Vaughan Williams married Adeline Fisher in 1896. She was herself an accomplished cellist and pianist. She was even a first cousin of Virginia Woolf. It seems to be a fairly open marriage as he began an affair with Ursula Wood in the late 30s. Wood even cared for Adeline when her health declined in the 1940s due to arthritis. Wood and Vaughan Williams married in 1953, two years after the death of Adeline.
Upon discovering English folk music in the early 1900s, Vaughan Williams compositional style permanently changed. He found his voice, purpose, and passion. His music is typically traditional in sound and largely tonal, very different from what the younger composers of his time (such as Stravinsky and Schoenberg) were writing. Vaughan Williams is sometimes dismissed by academic musicians because of his lack of experimentation but it’s important to remember that he was 30 before he started writing published music and by the time he wrote his most famous works he was in his 40s and 50s. He belonged to a different compositional school of thought than the more experimental types writing at the same time as him. One well known music theorist said than when listening to Vaughan Williams, “one is never quite sure whether one is listening to something very old or very new.” Indeed, Vaughan Williams’ music is frequently lush and gorgeous; the kind of music that orchestras love to play and audiences love to hear.
Vaughan Williams started becoming known nationally and internationally in 1910. This was largely due to his choral fantasy: Fantasia on a Theme by Thomas Tallis. Listen here:
He also started gaining prominence with the Sea and London Symphonies.
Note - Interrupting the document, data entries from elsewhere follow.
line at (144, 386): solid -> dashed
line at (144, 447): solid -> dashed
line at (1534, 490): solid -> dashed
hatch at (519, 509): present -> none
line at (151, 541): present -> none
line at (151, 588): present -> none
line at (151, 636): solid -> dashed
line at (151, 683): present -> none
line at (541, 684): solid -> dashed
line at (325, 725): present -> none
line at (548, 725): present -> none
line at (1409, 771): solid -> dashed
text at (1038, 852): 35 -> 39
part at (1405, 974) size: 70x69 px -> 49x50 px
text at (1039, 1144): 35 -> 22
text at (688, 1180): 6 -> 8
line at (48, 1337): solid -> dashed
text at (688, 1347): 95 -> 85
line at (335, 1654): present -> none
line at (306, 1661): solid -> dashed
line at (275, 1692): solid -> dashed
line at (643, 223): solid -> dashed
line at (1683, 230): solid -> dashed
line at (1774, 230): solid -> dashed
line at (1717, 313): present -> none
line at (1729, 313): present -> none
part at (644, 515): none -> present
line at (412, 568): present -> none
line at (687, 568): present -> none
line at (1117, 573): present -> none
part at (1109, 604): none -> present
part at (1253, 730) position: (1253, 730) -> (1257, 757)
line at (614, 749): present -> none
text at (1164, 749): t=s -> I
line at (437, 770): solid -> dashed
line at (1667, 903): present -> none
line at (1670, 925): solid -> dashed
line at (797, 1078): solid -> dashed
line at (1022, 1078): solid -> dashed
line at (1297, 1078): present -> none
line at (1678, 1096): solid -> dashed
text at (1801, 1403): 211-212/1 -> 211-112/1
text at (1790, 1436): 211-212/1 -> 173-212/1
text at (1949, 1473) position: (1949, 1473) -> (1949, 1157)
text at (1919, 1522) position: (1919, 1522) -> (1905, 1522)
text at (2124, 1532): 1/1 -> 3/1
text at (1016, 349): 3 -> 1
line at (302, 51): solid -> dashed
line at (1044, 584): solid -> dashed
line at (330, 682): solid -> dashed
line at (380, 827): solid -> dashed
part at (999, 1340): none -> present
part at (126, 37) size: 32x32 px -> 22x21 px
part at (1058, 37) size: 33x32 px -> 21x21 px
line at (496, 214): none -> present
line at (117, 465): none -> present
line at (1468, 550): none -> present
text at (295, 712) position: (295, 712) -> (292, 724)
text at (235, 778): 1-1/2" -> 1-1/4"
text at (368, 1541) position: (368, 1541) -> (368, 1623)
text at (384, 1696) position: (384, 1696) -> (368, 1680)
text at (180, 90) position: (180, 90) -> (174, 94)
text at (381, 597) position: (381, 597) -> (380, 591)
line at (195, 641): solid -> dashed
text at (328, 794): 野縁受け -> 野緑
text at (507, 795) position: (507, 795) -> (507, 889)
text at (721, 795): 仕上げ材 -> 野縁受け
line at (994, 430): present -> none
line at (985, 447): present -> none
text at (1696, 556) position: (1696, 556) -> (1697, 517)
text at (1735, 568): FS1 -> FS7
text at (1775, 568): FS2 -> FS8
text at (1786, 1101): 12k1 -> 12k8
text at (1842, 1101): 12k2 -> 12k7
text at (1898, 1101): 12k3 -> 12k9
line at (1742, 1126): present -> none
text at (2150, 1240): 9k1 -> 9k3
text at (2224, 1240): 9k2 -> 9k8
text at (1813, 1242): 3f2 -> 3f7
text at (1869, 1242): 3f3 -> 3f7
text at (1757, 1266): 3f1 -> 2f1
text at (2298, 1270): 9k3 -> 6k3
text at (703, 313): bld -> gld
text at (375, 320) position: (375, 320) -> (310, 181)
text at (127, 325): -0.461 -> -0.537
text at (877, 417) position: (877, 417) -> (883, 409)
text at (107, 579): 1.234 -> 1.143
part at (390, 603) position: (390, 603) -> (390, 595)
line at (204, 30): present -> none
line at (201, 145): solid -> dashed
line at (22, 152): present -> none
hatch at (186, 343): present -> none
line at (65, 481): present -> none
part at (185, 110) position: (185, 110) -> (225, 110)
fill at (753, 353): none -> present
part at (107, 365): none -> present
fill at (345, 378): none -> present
“The Waves” from A Sea Symphony
Vaughan Williams actually volunteered for military service during WWI even though he was 41 and could have avoided conscription. Being surrounded by constant gunfire as an ambulance driver caused a hearing loss that progressed to almost complete deafness in his old age. Most of his most famous works come from the years following the war and include the ballet Job, the Pastoral Symphony (No. 3), his Piano Concerto, and his Symphony No. 4.
Scene 8 from Job: A Masque for Dancing
Vaughan Williams remained prolific well into his 60s and 70s and wrote a number of beautiful and interesting works including four symphonies (No. 6 received over 100 performances in its FIRST YEAR of existence) , the Christmas oratorio Hodie (Utah Symphony and the Mormon Tabernacle Choir have performed this together as part of the OC Tanner Gift of Music concert recently), and the opera The Pilgrim’s Progress.